Rep. Buck McKeon (R-CA) issued a statement that virtually accused the administration of trying to circumvent the will of congress which “has spoken clearly multiple times — including explicitly in pending legislation — of the perils of bringing terrorists onto U.S. soil.” McKeon is referring to legislation passed by the House that prohibits the transfer of detainees from Guantanamo to the US.
McKeon also pointed to the surreptitious manner in which Warsame was brought into the country: “It is unacceptable that the administration notified Congress only after it unilaterally transferred this detainee to New York City,” he said in a statement. The Washington Post reports that the president wanted to avoid a fight over Warsame’s status with congress, pointing out that by flying Warsame to New York before announcing his capture, “the administration circumvented likely congressional objections to his transfer here.”
Senate Minority Leader Mitch McConnell (R-KY) lambasted the president for bringing Warsame to New York and giving him the same rights as an American citizen despite the fact that he is a foreign national. “The administration has purposefully imported a terrorist into the U.S. and is providing him all the rights of U.S. citizens in court,” McConnell said. “This ideological rigidity being displayed by the administration is harming the national security of the United States of America.”
Rep. Peter King (R-NY), Chairman of the House Homeland Security Committee, also questioned granting a terrorist constitutional rights, saying “He is not an American citizen, nor did his criminal acts or his detention occur in the U.S. He is a Somali who traveled to Yemen for terror training. Warsame is a foreigner and an unlawful enemy combatant.”
Nor did the putative friends of the president agree with his new policy. John Sifton, a human rights attorney who has represented detainees, pointed out the obvious; that the administration was “conflicted” in its policy. He added, that the new policy still “detains persons indefinitely, without access to counsel, using questionable Bush-era interpretations of the laws of war.” Sifton did praise the administration for its efforts to use civilian courts to try terrorism suspects.

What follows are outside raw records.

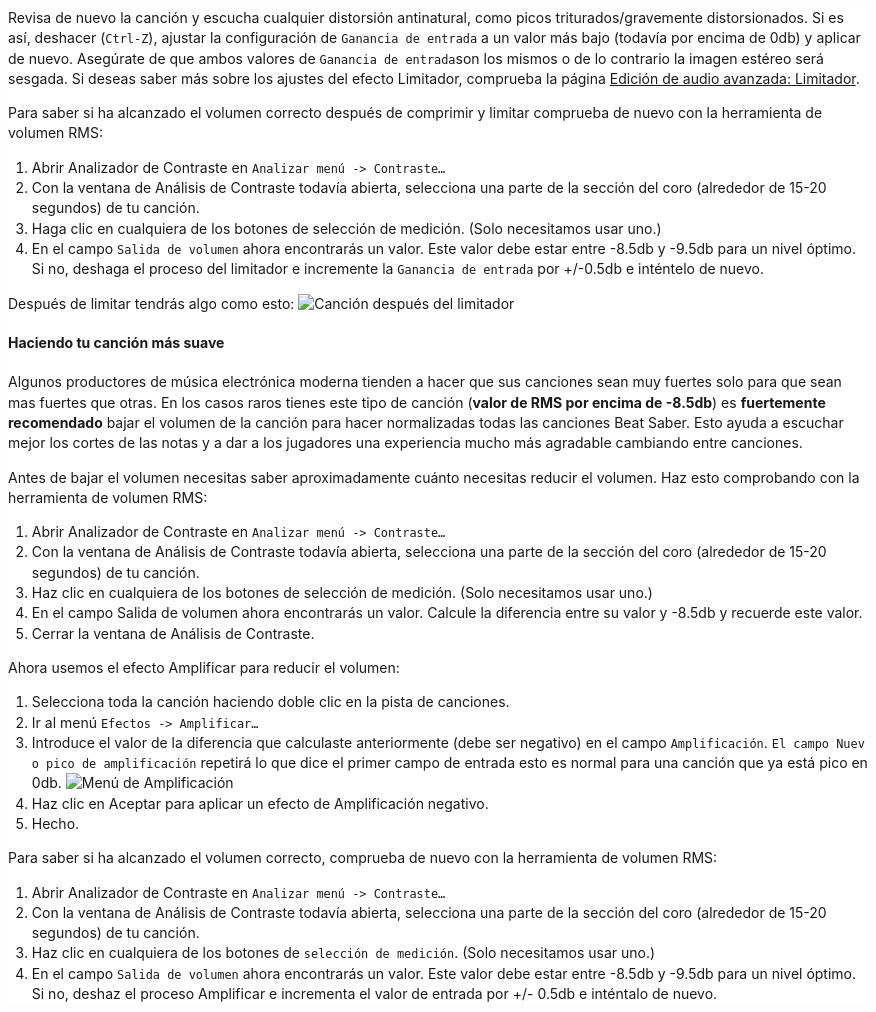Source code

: Revisa de nuevo la canción y escucha cualquier distorsión antinatural, como picos triturados/gravemente distorsionados. Si es así, deshacer (`Ctrl-Z`), ajustar la configuración de `Ganancia de entrada` a un valor más bajo (todavía por encima de 0db) y aplicar de nuevo. Asegúrate de que ambos valores de `Ganancia de entrada`son los mismos o de lo contrario la imagen estéreo será sesgada. Si deseas saber más sobre los ajustes del efecto Limitador, comprueba la página [Edición de audio avanzada: Limitador](./advanced-audio.md#limiter).

Para saber si ha alcanzado el volumen correcto después de comprimir y limitar comprueba de nuevo con la herramienta de volumen RMS:

1. Abrir Analizador de Contraste en `Analizar menú -> Contraste…`
2. Con la ventana de Análisis de Contraste todavía abierta, selecciona una parte de la sección del coro (alrededor de 15-20 segundos) de tu canción.
3. Haga clic en cualquiera de los botones de selección de medición. (Solo necesitamos usar uno.)
4. En el campo `Salida de volumen` ahora encontrarás un valor. Este valor debe estar entre -8.5db y -9.5db para un nivel óptimo. Si no, deshaga el proceso del limitador e incremente la `Ganancia de entrada` por +/-0.5db e inténtelo de nuevo.

Después de limitar tendrás algo como esto: ![Canción después del limitador](~@images/mapping/bna_limiting.png)

#### Haciendo tu canción más suave
Algunos productores de música electrónica moderna tienden a hacer que sus canciones sean muy fuertes solo para que sean mas fuertes que otras. En los casos raros tienes este tipo de canción (**valor de RMS por encima de -8.5db**) es **fuertemente recomendado** bajar el volumen de la canción para hacer normalizadas todas las canciones Beat Saber. Esto ayuda a escuchar mejor los cortes de las notas y a dar a los jugadores una experiencia mucho más agradable cambiando entre canciones.

Antes de bajar el volumen necesitas saber aproximadamente cuánto necesitas reducir el volumen. Haz esto comprobando con la herramienta de volumen RMS:

1. Abrir Analizador de Contraste en `Analizar menú -> Contraste…`
2. Con la ventana de Análisis de Contraste todavía abierta, selecciona una parte de la sección del coro (alrededor de 15-20 segundos) de tu canción.
3. Haz clic en cualquiera de los botones de selección de medición. (Solo necesitamos usar uno.)
4. En el campo Salida de volumen ahora encontrarás un valor. Calcule la diferencia entre su valor y -8.5db y recuerde este valor.
5. Cerrar la ventana de Análisis de Contraste.

Ahora usemos el efecto Amplificar para reducir el volumen:

1. Selecciona toda la canción haciendo doble clic en la pista de canciones.
2. Ir al menú `Efectos -> Amplificar…`
3. Introduce el valor de la diferencia que calculaste anteriormente (debe ser negativo) en el campo `Amplificación`. `El campo Nuevo pico de amplificación` repetirá lo que dice el primer campo de entrada esto es normal para una canción que ya está pico en 0db. ![Menú de Amplificación](~@images/mapping/amplify.png)
4. Haz clic en Aceptar para aplicar un efecto de Amplificación negativo.
5. Hecho.

Para saber si ha alcanzado el volumen correcto, comprueba de nuevo con la herramienta de volumen RMS:

1. Abrir Analizador de Contraste en `Analizar menú -> Contraste…`
2. Con la ventana de Análisis de Contraste todavía abierta, selecciona una parte de la sección del coro (alrededor de 15-20 segundos) de tu canción.
3. Haz clic en cualquiera de los botones de `selección de medición`. (Solo necesitamos usar uno.)
4. En el campo `Salida de volumen` ahora encontrarás un valor. Este valor debe estar entre -8.5db y -9.5db para un nivel óptimo. Si no, deshaz el proceso Amplificar e incrementa el valor de entrada por +/- 0.5db e inténtalo de nuevo.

White House spokesman Jay Carney responded to the criticisms by employing a very selective memory: “Wherever possible, first priority is and always has been to apprehend terrorist suspects and preserve the opportunity to elicit valuable intelligence that can help protect the American people.”
Mr. Carney obviously has forgotten about Umar Farouk Abdulmutallab, the “Underwear Bomber” who tried to blow up a plane landing in Detroit on Christmas Day, 2009. After he was apprehended, he was interrogated only a few hours before being read his Miranda rights. This led to heavy criticism of Attorney General Eric Holder for halting the interrogation long before significant intelligence could have been acquired.
The debate over what to do with captured terrorists will continue no matter what happens to Warsame in federal court. It is extremely unlikely that even if he is acquitted he will ever taste freedom again. The same holds true for virtually all the remaining detainees at Guantanamo. Why try them in civilian courts if the results are pre-ordained? Will it really lead to the rest of the world thinking better of us for the effort?
Former Bush-era Attorney General Michael B. Mukasey wrote in a Wall Street Journal editorial from October of 2009:
[C]ritics of Guantanamo seem to believe that if we put our vaunted civilian justice system on display in these cases, then we will reap benefits in the coin of world opinion, and perhaps even in that part of the world that wishes us ill. Of course, we did just that after the first World Trade Center bombing, after the plot to blow up airliners over the Pacific, and after the embassy bombings in Kenya and Tanzania.
In return, we got the 9/11 attacks and the murder of nearly 3,000 innocents.
That is a heavy price to pay for trying to get the rest of the world to like us.